For non-protected domestic consumers, who were previously paying fixed charges of Rs460 per month, the proposal suggests raising these charges to a range of Rs1,000 to Rs2,000.
The Petroleum Division contends that the gas sector has no budgeted subsidies and affordability for specific consumer categories is maintained through cross-subsidies generated from surplus revenues in other consumer categories.
The average prescribed price for each gas molecule is Rs1,291 per million British thermal units (mmBtu). However, protected domestic consumers currently pay between Rs121 and Rs250 per mmBtu in the four consumption slabs.

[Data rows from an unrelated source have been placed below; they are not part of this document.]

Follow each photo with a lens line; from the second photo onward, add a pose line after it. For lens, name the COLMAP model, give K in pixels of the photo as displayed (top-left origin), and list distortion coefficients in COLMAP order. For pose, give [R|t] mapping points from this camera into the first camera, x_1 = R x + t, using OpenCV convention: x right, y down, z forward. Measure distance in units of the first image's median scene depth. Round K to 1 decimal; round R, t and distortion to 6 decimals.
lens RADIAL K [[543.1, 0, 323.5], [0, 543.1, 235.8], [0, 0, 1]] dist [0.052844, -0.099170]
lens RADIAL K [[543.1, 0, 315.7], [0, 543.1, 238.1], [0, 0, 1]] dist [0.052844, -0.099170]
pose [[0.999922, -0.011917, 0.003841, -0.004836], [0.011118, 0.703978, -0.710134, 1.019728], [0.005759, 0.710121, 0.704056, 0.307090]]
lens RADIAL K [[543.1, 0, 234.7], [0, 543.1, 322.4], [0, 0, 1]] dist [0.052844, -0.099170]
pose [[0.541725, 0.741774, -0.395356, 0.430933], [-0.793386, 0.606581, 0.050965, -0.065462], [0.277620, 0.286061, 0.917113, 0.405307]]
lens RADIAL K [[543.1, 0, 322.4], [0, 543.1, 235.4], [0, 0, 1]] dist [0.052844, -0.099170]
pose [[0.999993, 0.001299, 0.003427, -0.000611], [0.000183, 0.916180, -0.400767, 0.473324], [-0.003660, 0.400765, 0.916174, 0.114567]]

There will be no tariff increase for the protected category, which constitutes 57% of domestic consumers, but the fixed monthly charges may be raised from Rs10 to Rs400.
For non-protected domestic consumers, tariffs may see marginal increases in initial consumption tiers, with progressive tariff adjustments in subsequent tiers, eventually aligning with the cost of liquefied petroleum gas (LPG) at the highest consumption level. This move aims to discourage excessive consumption and encourage those who can afford it to switch to alternative fuels. The benefit of the previous consumption tier will be maintained up to a consumption of 4 hm3, but the final tier of non-protected domestic consumers will not have this benefit.
Fixed charges for the non-protected category may increase for two tiers: Rs1,000 per month for consumption up to 1.5 hm3 and Rs2,000 for consumption exceeding 1.5 hm3.
The proposed increase in gas tariff for bulk domestic consumption is from Rs1,600 per mmBtu to Rs2,000, with no change in the tariff for the special commercial (Roti Tandoor) category.
Commercial Sector:
It is important to note that piped gas is primarily available in urban areas, covering only 30% of the country’s population. The remaining population already uses LPG as an alternative fuel.
Approximately 51% of commercial consumers receiving piped gas are currently charged re-gasified LNG prices, while 49% pay natural gas prices. The existing tariff is proposed to be revised from Rs1,650 per mmBtu to Rs3,900, which still represents a discount compared to the switching value of LNG or LPG.
This rate will be applicable to all commercial consumers, irrespective of whether they use LPG or RLNG, in order to establish a level playing field for all commercial consumers.
Power Sector:
A limited number of power plants are connected to the networks of Sui companies, and most of them receive dedicated gas supplies and RLNG.
To avoid burdening domestic consumers of the power sector, the gas tariff for power generation will not undergo any changes.
Export Industry (Processing and Captive):
Currently, there is a significant price disparity between industries operating on the networks of Sui Southern Gas Company (SSGC) and Sui Northern Gas Pipelines Limited (SNGPL).
Industries in the north (operating on the SNGPL network) consume a 50:50 blend of indigenous gas and RLNG for nine months and 100% RLNG for three months, with an average tariff of $9.6 (Rs2,790) per mmBtu over the year.
In contrast, processing connections of industries in the south (operating on the SSGC network) are charged Rs1,100 per mmBtu. SSGC has recently started supplying blended gas in a 75:25 proportion to captive plants, which approximately costs $5.9 (Rs1,710) per mmBtu.
The Petroleum Division emphasizes that industrial tariff incentives are aimed at promoting production and exports, despite the higher component of RLNG and rising costs of both natural gas and RLNG. This move aims to eliminate discrimination and create a level playing field for existing and new players, encouraging industrialization and minimizing the disparity between industries operating in the north and the south.